Wait. Especially for a “conservative” justice, where does it say in the Constitution that the court should “ignore constitutional violations if it makes the court less respected by people who don’t read opinions“? This is an entirely illegitimate concern that rests on three fundamental errors.
First, if “don’t hurt the court’s standing with the public” is the standard, why would the court ever vindicate rights of a minority (racial or otherwise)? It is the court’s job to do unpopular things, to override the elected, political branches when their actions conflict with the Constitution. It’s an abdication of the court’s obligation to act as a check on the other branches and a misreading of the system of checks and balances to eschew “too hot to handle” cases. (We are talking about cases in which there is a constitutional right that requires vindication but the court would prefer not to dirty its hands.)
Second, the non-elected, life-tenured justices are the worst possible people to predict public opinion about their own decisions. Will the court be excoriated over time for “ducking” the commerce clause issue in the ACA case or for refraining from ruling on that basis? Does the court’s gay-marriage ruling hurt or help the court’s reputation over time? It’s nearly impossible for political pros, let alone judges, to assess these things. Moreover, what seems reasonable in the span of a generation (e.g., “separate but equal”) can be seen as outrageous a century later. Stay out of the reputation-prediction business, Mr. Chief Justice.

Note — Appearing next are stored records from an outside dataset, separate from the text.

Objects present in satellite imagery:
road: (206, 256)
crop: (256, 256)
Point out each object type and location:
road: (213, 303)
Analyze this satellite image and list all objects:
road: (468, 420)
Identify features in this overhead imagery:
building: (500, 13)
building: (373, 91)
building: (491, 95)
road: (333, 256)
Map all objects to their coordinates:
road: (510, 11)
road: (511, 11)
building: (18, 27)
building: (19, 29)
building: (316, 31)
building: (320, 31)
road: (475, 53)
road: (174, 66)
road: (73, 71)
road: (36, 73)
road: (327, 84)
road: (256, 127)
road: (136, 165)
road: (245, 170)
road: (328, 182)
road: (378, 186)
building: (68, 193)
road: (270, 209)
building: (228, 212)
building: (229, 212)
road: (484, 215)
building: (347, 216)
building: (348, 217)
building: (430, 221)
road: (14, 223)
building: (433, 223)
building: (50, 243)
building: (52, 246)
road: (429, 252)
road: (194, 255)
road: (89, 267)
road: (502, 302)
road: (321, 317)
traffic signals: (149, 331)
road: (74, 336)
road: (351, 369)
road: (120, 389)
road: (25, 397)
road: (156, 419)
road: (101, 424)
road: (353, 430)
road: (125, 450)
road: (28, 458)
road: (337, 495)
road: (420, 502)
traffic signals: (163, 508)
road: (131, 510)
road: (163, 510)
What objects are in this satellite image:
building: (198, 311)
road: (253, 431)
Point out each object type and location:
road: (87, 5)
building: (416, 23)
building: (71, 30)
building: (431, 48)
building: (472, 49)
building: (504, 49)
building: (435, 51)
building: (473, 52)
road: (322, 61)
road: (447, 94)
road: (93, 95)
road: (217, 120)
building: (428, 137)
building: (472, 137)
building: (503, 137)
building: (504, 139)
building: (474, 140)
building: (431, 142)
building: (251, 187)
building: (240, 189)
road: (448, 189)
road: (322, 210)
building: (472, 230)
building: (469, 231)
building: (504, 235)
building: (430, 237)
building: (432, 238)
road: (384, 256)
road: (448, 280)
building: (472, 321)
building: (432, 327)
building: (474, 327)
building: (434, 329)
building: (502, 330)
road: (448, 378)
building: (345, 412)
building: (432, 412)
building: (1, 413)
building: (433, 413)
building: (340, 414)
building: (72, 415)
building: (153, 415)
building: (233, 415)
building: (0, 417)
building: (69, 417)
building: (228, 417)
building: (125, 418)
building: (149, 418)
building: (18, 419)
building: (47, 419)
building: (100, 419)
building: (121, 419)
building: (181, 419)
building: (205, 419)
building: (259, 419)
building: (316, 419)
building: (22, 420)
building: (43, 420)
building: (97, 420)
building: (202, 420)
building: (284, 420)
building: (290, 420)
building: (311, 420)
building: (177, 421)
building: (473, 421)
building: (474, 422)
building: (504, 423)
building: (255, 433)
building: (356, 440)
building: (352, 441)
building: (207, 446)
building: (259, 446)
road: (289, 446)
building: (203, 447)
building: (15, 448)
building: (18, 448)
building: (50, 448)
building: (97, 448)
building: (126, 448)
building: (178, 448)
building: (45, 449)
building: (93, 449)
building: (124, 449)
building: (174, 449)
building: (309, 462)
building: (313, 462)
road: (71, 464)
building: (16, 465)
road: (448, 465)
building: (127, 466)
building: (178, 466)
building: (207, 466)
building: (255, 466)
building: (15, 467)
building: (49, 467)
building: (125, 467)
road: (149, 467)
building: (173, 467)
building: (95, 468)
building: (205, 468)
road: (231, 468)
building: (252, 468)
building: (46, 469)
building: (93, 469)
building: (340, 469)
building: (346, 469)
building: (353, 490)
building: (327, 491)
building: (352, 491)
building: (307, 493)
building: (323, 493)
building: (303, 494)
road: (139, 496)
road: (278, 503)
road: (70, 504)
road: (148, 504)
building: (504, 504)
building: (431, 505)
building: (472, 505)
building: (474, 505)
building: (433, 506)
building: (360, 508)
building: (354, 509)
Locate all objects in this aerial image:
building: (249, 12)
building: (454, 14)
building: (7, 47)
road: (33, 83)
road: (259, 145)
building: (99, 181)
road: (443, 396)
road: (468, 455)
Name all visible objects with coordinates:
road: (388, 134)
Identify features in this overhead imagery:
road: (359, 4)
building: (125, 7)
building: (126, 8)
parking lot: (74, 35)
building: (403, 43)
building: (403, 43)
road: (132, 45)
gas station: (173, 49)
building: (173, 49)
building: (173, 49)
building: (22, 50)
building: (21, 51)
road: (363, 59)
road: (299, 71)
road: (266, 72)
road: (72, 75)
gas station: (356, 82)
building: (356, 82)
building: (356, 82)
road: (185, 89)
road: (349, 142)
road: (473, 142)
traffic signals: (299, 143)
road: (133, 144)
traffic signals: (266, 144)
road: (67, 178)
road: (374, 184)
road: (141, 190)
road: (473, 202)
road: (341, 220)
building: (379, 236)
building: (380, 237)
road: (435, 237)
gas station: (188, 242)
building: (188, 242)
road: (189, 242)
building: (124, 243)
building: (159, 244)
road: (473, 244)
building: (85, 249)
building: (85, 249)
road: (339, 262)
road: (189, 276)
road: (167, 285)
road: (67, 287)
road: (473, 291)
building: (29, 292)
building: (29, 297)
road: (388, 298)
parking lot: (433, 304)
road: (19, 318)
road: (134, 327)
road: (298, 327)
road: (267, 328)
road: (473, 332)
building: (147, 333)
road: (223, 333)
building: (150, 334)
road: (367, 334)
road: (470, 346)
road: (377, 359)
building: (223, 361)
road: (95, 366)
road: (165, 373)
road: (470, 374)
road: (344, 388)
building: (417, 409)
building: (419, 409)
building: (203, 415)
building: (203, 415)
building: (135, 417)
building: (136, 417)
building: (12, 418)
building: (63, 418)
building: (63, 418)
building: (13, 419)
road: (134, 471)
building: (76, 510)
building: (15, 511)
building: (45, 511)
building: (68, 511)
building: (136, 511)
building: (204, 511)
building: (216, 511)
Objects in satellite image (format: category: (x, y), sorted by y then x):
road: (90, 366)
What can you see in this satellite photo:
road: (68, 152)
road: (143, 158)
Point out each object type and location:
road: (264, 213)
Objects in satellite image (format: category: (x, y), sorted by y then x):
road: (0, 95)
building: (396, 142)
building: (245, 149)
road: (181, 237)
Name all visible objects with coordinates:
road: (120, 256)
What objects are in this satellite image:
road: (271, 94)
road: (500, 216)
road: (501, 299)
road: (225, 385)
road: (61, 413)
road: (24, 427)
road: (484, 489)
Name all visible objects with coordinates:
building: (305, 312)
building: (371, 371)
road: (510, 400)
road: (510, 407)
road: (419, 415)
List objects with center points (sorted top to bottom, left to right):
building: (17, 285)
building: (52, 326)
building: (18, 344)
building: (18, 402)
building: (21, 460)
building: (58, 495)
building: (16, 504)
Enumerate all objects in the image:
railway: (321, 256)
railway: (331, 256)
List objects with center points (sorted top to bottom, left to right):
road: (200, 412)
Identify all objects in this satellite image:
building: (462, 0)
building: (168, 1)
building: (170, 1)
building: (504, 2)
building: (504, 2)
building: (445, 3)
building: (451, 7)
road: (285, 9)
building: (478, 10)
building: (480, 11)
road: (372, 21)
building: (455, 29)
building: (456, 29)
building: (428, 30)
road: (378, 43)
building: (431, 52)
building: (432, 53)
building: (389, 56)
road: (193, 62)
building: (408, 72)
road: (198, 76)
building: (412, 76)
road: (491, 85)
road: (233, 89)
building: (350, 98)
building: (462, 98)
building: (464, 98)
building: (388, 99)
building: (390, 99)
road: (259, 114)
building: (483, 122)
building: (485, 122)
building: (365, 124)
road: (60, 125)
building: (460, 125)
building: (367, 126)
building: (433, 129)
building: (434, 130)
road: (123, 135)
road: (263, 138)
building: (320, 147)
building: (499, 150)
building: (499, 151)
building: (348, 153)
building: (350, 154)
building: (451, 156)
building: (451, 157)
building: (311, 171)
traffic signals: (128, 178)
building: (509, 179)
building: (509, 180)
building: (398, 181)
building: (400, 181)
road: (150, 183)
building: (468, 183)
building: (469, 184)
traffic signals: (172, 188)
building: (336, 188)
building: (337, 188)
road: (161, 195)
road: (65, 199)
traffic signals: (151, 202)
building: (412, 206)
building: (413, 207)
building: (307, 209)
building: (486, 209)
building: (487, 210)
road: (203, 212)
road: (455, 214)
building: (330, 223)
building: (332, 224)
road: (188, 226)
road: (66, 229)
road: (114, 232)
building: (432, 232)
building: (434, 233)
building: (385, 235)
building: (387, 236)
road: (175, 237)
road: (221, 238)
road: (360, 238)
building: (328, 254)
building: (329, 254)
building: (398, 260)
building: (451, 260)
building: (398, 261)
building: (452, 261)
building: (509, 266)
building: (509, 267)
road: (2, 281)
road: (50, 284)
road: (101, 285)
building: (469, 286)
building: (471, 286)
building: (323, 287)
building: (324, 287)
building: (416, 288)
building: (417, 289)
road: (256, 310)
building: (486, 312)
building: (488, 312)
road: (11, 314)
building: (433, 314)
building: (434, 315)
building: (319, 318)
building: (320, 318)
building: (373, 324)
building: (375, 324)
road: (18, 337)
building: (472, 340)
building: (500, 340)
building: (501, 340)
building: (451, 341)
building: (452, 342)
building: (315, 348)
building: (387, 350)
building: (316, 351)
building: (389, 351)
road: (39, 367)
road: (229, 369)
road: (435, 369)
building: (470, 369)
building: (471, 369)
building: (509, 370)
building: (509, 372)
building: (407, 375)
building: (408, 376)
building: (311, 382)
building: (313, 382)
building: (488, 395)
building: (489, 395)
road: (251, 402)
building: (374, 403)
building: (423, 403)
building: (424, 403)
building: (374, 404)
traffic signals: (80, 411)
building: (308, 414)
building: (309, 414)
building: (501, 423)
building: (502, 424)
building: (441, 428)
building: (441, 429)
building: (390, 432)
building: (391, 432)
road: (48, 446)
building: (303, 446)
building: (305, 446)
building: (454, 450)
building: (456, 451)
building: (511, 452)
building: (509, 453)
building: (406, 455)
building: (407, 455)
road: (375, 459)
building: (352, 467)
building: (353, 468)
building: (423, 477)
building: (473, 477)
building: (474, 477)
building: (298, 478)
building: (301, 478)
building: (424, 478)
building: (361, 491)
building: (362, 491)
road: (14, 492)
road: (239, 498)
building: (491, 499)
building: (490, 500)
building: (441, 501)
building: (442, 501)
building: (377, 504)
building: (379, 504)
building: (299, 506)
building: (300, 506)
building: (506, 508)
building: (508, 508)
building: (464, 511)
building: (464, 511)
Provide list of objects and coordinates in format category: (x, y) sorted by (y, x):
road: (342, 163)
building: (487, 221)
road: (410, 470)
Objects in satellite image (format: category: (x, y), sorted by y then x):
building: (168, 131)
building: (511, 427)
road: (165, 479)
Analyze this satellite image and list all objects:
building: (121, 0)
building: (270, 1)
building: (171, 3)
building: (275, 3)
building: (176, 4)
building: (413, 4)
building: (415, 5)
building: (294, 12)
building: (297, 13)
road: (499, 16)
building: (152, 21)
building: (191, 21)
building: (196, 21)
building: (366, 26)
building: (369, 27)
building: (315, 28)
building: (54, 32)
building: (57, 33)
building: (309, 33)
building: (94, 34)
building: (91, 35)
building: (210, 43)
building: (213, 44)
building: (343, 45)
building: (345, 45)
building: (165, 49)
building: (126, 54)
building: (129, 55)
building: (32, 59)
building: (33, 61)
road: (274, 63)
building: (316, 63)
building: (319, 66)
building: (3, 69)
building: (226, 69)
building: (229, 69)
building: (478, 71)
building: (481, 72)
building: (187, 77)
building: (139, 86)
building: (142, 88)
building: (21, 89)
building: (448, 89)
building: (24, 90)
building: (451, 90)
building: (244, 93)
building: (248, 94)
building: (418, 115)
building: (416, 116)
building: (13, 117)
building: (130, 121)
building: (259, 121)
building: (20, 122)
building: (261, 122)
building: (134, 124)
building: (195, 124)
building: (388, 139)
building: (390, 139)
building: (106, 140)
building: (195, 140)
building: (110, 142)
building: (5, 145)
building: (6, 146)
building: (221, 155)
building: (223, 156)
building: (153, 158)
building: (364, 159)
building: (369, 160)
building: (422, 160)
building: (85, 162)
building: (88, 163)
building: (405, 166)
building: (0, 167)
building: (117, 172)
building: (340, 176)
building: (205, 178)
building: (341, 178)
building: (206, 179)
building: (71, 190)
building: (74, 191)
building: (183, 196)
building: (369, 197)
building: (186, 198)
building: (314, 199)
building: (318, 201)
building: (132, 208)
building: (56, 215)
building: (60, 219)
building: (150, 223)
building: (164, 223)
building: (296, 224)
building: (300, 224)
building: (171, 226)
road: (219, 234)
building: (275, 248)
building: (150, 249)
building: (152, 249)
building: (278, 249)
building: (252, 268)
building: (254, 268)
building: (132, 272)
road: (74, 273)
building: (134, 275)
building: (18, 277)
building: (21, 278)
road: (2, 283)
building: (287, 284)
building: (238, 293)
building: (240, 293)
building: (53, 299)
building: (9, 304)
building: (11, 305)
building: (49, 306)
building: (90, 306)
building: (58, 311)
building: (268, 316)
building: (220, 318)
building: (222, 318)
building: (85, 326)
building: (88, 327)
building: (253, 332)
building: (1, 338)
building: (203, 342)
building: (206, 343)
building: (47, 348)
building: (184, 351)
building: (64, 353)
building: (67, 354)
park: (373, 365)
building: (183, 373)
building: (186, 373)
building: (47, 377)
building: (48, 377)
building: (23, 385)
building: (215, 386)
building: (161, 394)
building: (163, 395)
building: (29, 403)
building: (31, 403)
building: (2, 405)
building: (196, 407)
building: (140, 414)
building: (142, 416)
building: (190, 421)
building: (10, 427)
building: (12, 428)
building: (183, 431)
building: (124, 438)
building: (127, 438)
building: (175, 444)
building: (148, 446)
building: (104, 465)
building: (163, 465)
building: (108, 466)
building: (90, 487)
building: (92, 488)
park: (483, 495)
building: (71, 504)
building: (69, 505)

Third, the biggest reason the court is seen as political, and therefore less worthy of respect, is because the president and Congress politicize the court, and the chosen justices more often than not are certain to follow the ideological viewpoint of the president who appointed them. One reason Justice Anthony M. Kennedy gets so much attention is that he seems one of the only justices amenable to persuasion on a given issue. There may be no way to undo this rigid ideological division, but reintroducing the filibuster for Supreme Court nominations would force presidents to select nominees who at least hold out the hope of independent-minded jurisprudence.
In any event, I’m not sure how the gerrymandering case should come out or will come out. I am, however, fairly certain fear of losing one’s reputation is an entirely illegitimate basis on which to decide cases.